Marcio Oliveira, responsável pela Comissão de Bens Culturais da Igreja de São Paulo, também prefere não opinar sobre o projeto em trâmite no senado, mas defende que o debate deveria focar outras questões relacionadas à Lei Rouanet, como a burocracia em casos de patrimônio histórico. “Sei que é uma tramitação necessária, mas alguns órgãos demoram muito para dar um parecer”. Oliveira cita como exemplo o caso típico das igrejas em São Paulo. Em geral, são tombadas pelo Estado, mas algumas, por sua localização, precisam também de aprovação do município, gerando com isso, claro, mais lentidão.

Via crucis

Os imóveis tombados em São Paulo que podem ser inscritos na Lei Rouanet no segmento de patrimônio histórico, em sua maioria, são de igrejas católicas. “São preservados os edifícios centenários que tenham importância arquitetônica. Como a colonização foi católica, e o Império patrocinava as instituições da Igreja Católica, até a proclamação da República igrejas e capelas aparecem como quase a totalidade dos imóveis utilizados como local de culto”, explica Regina Célia Sasso Pereira, arquiteta responsável pelo projeto de restauro e reforma da Igreja de Nossa Senhora da Conceição de Santa Ifigênia, centro de São Paulo, aprovado na Lei Roaunet.

O exemplo da igreja de Santa Efigênia exibe a dimensão da via crucis burocrática que um projeto de restauração de patrimônio histórico enfrenta em certos casos. Localizada em uma região deteriorada da capital paulista, a igreja foi tombada em 1992, pelo Conselho Municipal de Preservação do Patrimônio Histórico, Cultural e Ambiental da Cidade de São Paulo [CONPRESP] em nível total de proteção, ou seja, deve ser integralmente preservado. No entanto, segundo Regina, o calvário que enfrenta para viabilizar a restauração do templo já completou oito anos. “É tudo muito demorado, só na Secretaria da Habitação foram dois anos para a aprovação”, desabafa Regina.

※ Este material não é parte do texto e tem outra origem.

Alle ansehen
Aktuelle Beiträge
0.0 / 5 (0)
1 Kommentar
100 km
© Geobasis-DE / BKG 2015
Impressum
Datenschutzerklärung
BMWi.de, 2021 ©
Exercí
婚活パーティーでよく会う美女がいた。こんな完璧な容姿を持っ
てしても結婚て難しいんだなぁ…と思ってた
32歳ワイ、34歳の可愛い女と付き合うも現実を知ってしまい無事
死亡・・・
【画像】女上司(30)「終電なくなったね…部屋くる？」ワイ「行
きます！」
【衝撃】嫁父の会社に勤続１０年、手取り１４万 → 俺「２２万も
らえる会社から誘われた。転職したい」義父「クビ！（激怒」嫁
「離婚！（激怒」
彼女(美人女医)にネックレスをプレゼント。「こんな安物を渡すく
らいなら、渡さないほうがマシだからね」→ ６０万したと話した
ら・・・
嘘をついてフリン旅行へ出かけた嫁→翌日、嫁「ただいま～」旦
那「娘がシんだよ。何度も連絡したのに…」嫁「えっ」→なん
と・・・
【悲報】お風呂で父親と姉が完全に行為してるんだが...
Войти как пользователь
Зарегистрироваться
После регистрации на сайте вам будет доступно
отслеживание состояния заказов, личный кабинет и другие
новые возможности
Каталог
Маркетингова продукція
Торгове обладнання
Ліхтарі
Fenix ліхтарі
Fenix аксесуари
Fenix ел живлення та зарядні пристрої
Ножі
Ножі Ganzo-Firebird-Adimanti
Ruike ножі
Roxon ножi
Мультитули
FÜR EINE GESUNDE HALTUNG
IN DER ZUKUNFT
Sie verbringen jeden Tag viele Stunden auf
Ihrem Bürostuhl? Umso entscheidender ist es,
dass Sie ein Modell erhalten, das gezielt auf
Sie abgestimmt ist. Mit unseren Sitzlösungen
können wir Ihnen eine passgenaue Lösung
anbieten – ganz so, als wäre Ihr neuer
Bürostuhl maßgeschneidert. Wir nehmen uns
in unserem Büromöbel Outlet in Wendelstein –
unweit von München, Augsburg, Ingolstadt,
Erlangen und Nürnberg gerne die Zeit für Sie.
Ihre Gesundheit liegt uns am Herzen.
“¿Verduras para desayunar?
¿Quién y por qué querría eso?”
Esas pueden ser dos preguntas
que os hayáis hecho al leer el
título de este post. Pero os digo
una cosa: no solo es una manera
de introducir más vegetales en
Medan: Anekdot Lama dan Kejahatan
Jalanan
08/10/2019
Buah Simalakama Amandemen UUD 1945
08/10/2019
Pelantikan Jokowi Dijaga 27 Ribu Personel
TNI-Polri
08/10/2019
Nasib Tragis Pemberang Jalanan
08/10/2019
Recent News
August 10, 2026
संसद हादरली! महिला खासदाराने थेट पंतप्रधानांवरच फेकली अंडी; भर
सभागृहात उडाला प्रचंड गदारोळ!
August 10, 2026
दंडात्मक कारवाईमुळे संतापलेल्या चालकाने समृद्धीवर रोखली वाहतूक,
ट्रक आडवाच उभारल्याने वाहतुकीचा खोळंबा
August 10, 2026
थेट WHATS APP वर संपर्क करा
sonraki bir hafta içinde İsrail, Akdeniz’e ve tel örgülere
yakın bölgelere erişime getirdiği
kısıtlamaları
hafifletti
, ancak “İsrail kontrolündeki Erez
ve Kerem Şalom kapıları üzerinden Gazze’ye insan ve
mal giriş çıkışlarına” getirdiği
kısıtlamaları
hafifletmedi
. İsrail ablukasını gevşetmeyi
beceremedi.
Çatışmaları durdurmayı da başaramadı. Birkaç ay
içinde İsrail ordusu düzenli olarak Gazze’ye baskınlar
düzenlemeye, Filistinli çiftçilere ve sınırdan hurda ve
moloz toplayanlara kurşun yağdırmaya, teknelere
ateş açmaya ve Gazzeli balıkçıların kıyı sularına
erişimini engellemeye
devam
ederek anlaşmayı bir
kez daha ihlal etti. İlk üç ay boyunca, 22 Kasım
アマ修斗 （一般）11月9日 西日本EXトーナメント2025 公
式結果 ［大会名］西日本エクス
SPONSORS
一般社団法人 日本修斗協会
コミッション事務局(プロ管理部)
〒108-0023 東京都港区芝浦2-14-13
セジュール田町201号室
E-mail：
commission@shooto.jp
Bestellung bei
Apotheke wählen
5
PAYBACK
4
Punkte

Ela conta que, após muita labuta, o projeto foi aprovado pelo Minc em janeiro de 2006. Apesar de comemorar o resultado, foi só o início de mais um desafio: conseguir junto à iniciativa privada os recursos para a obra orçada em R$ 8 milhões. Conhecedora dos desafios da cultura no Brasil, em especial do patrimônio histórico, adverte para os riscos da proposta do senador Crivella. “É preciso tomar cuidado para não confundirmos o escopo das leis de fomento à cultura, afinal, se o templo religioso, seja ele de qualquer religião, tiver valor histórico e cultural, já pode utilizar a lei”.

A arquiteta explica que apesar de São Paulo contar com um grande número de templos de outras religiões devido à presença dos imigrantes, ainda não houve destaque desses prédios religiosos para abertura de processos de tombamento. No entanto, os órgãos de preservação [CONPRESP, CONDEPHAAT e IPHAN] também se voltam para o tombamento da cultura imaterial, que inclui tradições, folclore e memória, abrangendo alguns cultos, como o candomblé.

Em São Paulo, existem diversas edificações tombadas, ligadas a cultos. Entre eles, Igreja de São Cristóvão, Igreja da Ordem Terceira de Nossa Senhora do Carmo, Mosteiro e Igreja de São Bento, Capela dos Aflitos, Igreja Nossa Senhora do Rosário dos Homens Pretos, Igreja Evangélica Luterana de São Paulo, edifício da Congregação Israelita Templo Beth-El, Terreiro de Candomblé Aché Ilê Oba, Colégio Batista Brasileiro, Círculo Esotérico e o Instituto Mackenzie.